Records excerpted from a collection
|---|

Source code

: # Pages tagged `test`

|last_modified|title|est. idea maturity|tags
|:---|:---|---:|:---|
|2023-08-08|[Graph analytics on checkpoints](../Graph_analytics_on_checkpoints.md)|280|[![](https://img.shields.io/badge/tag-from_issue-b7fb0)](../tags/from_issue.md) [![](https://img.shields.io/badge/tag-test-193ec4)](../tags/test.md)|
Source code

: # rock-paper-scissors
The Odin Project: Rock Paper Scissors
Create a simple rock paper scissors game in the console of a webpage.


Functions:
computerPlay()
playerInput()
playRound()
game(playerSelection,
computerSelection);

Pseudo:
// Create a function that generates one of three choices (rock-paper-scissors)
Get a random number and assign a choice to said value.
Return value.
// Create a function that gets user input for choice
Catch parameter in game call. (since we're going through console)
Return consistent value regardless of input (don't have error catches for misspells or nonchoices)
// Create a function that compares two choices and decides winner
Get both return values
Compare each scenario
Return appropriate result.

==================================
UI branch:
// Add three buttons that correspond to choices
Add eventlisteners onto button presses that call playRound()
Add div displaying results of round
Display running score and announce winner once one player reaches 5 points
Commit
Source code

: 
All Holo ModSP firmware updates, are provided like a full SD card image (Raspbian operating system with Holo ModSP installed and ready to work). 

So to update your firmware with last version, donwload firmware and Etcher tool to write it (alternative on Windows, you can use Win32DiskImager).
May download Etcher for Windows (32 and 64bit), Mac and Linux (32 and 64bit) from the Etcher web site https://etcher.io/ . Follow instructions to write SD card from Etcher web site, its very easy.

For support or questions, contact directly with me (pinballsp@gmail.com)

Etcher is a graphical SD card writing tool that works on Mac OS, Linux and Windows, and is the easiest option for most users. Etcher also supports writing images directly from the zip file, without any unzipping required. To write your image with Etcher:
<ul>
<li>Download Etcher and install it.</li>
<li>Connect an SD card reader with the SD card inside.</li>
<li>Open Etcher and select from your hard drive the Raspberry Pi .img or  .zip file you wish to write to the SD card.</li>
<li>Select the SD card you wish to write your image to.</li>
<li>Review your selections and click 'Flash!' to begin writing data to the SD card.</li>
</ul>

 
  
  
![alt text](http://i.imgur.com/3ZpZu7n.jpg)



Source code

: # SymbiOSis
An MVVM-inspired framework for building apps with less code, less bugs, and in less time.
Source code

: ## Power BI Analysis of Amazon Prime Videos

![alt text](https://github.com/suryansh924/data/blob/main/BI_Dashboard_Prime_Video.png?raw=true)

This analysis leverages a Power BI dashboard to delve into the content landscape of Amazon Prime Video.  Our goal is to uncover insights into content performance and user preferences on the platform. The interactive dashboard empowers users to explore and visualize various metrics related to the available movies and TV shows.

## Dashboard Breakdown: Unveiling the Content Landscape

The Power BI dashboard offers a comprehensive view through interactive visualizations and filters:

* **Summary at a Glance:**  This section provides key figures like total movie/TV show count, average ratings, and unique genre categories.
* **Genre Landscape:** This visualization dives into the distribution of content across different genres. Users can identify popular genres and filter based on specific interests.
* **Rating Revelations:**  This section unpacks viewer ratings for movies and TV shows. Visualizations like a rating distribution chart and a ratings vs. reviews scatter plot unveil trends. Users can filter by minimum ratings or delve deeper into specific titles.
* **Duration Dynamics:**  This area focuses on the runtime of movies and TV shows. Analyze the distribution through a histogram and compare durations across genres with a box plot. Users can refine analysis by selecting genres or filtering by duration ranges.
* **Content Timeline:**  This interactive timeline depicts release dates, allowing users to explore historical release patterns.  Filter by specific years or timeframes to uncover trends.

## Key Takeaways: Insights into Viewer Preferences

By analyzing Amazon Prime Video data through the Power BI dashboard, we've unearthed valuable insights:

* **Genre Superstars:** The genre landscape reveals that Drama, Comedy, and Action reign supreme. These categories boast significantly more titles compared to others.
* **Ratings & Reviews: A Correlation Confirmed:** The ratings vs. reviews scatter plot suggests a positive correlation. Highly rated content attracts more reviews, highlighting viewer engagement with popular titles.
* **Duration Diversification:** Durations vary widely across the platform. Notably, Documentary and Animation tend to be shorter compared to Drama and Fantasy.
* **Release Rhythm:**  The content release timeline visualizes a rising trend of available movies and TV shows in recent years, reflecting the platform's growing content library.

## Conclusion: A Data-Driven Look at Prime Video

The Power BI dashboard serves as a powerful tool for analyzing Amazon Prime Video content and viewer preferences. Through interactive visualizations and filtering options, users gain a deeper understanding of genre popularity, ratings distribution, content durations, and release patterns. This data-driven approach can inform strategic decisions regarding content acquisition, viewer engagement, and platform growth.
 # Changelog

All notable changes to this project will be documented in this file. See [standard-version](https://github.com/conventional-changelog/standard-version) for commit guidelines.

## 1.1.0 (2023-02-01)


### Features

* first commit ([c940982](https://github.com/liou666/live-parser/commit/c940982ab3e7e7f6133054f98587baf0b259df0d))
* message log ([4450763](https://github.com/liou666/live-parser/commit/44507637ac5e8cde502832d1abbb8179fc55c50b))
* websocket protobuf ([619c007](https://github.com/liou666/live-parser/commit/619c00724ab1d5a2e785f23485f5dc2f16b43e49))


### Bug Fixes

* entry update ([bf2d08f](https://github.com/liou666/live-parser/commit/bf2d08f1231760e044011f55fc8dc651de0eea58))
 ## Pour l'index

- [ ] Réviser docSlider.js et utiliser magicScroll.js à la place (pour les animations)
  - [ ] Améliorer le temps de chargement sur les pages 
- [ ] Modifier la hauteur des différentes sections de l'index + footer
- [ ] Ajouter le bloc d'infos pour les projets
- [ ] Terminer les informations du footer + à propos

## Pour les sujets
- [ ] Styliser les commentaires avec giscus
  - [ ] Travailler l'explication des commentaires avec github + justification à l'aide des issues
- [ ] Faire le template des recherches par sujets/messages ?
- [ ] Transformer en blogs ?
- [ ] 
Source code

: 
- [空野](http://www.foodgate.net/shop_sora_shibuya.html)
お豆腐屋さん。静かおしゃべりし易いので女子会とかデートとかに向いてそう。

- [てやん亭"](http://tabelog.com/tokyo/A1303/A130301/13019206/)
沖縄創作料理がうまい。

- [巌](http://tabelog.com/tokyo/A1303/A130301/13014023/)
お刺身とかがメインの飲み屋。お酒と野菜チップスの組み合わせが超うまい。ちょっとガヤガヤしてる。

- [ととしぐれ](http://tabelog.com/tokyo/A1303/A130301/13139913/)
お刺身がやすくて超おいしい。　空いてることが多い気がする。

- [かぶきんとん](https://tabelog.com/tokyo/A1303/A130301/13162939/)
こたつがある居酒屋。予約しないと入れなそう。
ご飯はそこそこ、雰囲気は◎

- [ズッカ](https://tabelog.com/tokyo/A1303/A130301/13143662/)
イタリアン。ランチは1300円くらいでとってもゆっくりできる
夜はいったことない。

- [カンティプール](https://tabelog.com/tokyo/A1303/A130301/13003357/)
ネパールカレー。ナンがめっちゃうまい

|---|

## About this task
Repeat the records exactly, including every line.

## Solution
Source code

: # Pages tagged `test`

|last_modified|title|est. idea maturity|tags
|:---|:---|---:|:---|
|2023-08-08|[Graph analytics on checkpoints](../Graph_analytics_on_checkpoints.md)|280|[![](https://img.shields.io/badge/tag-from_issue-b7fb0)](../tags/from_issue.md) [![](https://img.shields.io/badge/tag-test-193ec4)](../tags/test.md)|
Source code

: # rock-paper-scissors
The Odin Project: Rock Paper Scissors
Create a simple rock paper scissors game in the console of a webpage.


Functions:
computerPlay()
playerInput()
playRound()
game(playerSelection,
computerSelection);

Pseudo:
// Create a function that generates one of three choices (rock-paper-scissors)
Get a random number and assign a choice to said value.
Return value.
// Create a function that gets user input for choice
Catch parameter in game call. (since we're going through console)
Return consistent value regardless of input (don't have error catches for misspells or nonchoices)
// Create a function that compares two choices and decides winner
Get both return values
Compare each scenario
Return appropriate result.

==================================
UI branch:
// Add three buttons that correspond to choices
Add eventlisteners onto button presses that call playRound()
Add div displaying results of round
Display running score and announce winner once one player reaches 5 points
Commit
Source code

: 
All Holo ModSP firmware updates, are provided like a full SD card image (Raspbian operating system with Holo ModSP installed and ready to work). 

So to update your firmware with last version, donwload firmware and Etcher tool to write it (alternative on Windows, you can use Win32DiskImager).
May download Etcher for Windows (32 and 64bit), Mac and Linux (32 and 64bit) from the Etcher web site https://etcher.io/ . Follow instructions to write SD card from Etcher web site, its very easy.

For support or questions, contact directly with me (pinballsp@gmail.com)

Etcher is a graphical SD card writing tool that works on Mac OS, Linux and Windows, and is the easiest option for most users. Etcher also supports writing images directly from the zip file, without any unzipping required. To write your image with Etcher:
<ul>
<li>Download Etcher and install it.</li>
<li>Connect an SD card reader with the SD card inside.</li>
<li>Open Etcher and select from your hard drive the Raspberry Pi .img or  .zip file you wish to write to the SD card.</li>
<li>Select the SD card you wish to write your image to.</li>
<li>Review your selections and click 'Flash!' to begin writing data to the SD card.</li>
</ul>

 
  
  
![alt text](http://i.imgur.com/3ZpZu7n.jpg)



Source code

: # SymbiOSis
An MVVM-inspired framework for building apps with less code, less bugs, and in less time.
Source code

: ## Power BI Analysis of Amazon Prime Videos

![alt text](https://github.com/suryansh924/data/blob/main/BI_Dashboard_Prime_Video.png?raw=true)

This analysis leverages a Power BI dashboard to delve into the content landscape of Amazon Prime Video.  Our goal is to uncover insights into content performance and user preferences on the platform. The interactive dashboard empowers users to explore and visualize various metrics related to the available movies and TV shows.

## Dashboard Breakdown: Unveiling the Content Landscape

The Power BI dashboard offers a comprehensive view through interactive visualizations and filters:

* **Summary at a Glance:**  This section provides key figures like total movie/TV show count, average ratings, and unique genre categories.
* **Genre Landscape:** This visualization dives into the distribution of content across different genres. Users can identify popular genres and filter based on specific interests.
* **Rating Revelations:**  This section unpacks viewer ratings for movies and TV shows. Visualizations like a rating distribution chart and a ratings vs. reviews scatter plot unveil trends. Users can filter by minimum ratings or delve deeper into specific titles.
* **Duration Dynamics:**  This area focuses on the runtime of movies and TV shows. Analyze the distribution through a histogram and compare durations across genres with a box plot. Users can refine analysis by selecting genres or filtering by duration ranges.
* **Content Timeline:**  This interactive timeline depicts release dates, allowing users to explore historical release patterns.  Filter by specific years or timeframes to uncover trends.

## Key Takeaways: Insights into Viewer Preferences

By analyzing Amazon Prime Video data through the Power BI dashboard, we've unearthed valuable insights:

* **Genre Superstars:** The genre landscape reveals that Drama, Comedy, and Action reign supreme. These categories boast significantly more titles compared to others.
* **Ratings & Reviews: A Correlation Confirmed:** The ratings vs. reviews scatter plot suggests a positive correlation. Highly rated content attracts more reviews, highlighting viewer engagement with popular titles.
* **Duration Diversification:** Durations vary widely across the platform. Notably, Documentary and Animation tend to be shorter compared to Drama and Fantasy.
* **Release Rhythm:**  The content release timeline visualizes a rising trend of available movies and TV shows in recent years, reflecting the platform's growing content library.

## Conclusion: A Data-Driven Look at Prime Video

The Power BI dashboard serves as a powerful tool for analyzing Amazon Prime Video content and viewer preferences. Through interactive visualizations and filtering options, users gain a deeper understanding of genre popularity, ratings distribution, content durations, and release patterns. This data-driven approach can inform strategic decisions regarding content acquisition, viewer engagement, and platform growth.
 # Changelog

All notable changes to this project will be documented in this file. See [standard-version](https://github.com/conventional-changelog/standard-version) for commit guidelines.

## 1.1.0 (2023-02-01)


### Features

* first commit ([c940982](https://github.com/liou666/live-parser/commit/c940982ab3e7e7f6133054f98587baf0b259df0d))
* message log ([4450763](https://github.com/liou666/live-parser/commit/44507637ac5e8cde502832d1abbb8179fc55c50b))
* websocket protobuf ([619c007](https://github.com/liou666/live-parser/commit/619c00724ab1d5a2e785f23485f5dc2f16b43e49))


### Bug Fixes

* entry update ([bf2d08f](https://github.com/liou666/live-parser/commit/bf2d08f1231760e044011f55fc8dc651de0eea58))
 ## Pour l'index

- [ ] Réviser docSlider.js et utiliser magicScroll.js à la place (pour les animations)
  - [ ] Améliorer le temps de chargement sur les pages 
- [ ] Modifier la hauteur des différentes sections de l'index + footer
- [ ] Ajouter le bloc d'infos pour les projets
- [ ] Terminer les informations du footer + à propos

## Pour les sujets
- [ ] Styliser les commentaires avec giscus
  - [ ] Travailler l'explication des commentaires avec github + justification à l'aide des issues
- [ ] Faire le template des recherches par sujets/messages ?
- [ ] Transformer en blogs ?
- [ ] 
Source code

: 
- [空野](http://www.foodgate.net/shop_sora_shibuya.html)
お豆腐屋さん。静かおしゃべりし易いので女子会とかデートとかに向いてそう。

- [てやん亭"](http://tabelog.com/tokyo/A1303/A130301/13019206/)
沖縄創作料理がうまい。

- [巌](http://tabelog.com/tokyo/A1303/A130301/13014023/)
お刺身とかがメインの飲み屋。お酒と野菜チップスの組み合わせが超うまい。ちょっとガヤガヤしてる。

- [ととしぐれ](http://tabelog.com/tokyo/A1303/A130301/13139913/)
お刺身がやすくて超おいしい。　空いてることが多い気がする。

- [かぶきんとん](https://tabelog.com/tokyo/A1303/A130301/13162939/)
こたつがある居酒屋。予約しないと入れなそう。
ご飯はそこそこ、雰囲気は◎

- [ズッカ](https://tabelog.com/tokyo/A1303/A130301/13143662/)
イタリアン。ランチは1300円くらいでとってもゆっくりできる
夜はいったことない。

- [カンティプール](https://tabelog.com/tokyo/A1303/A130301/13003357/)
ネパールカレー。ナンがめっちゃうまい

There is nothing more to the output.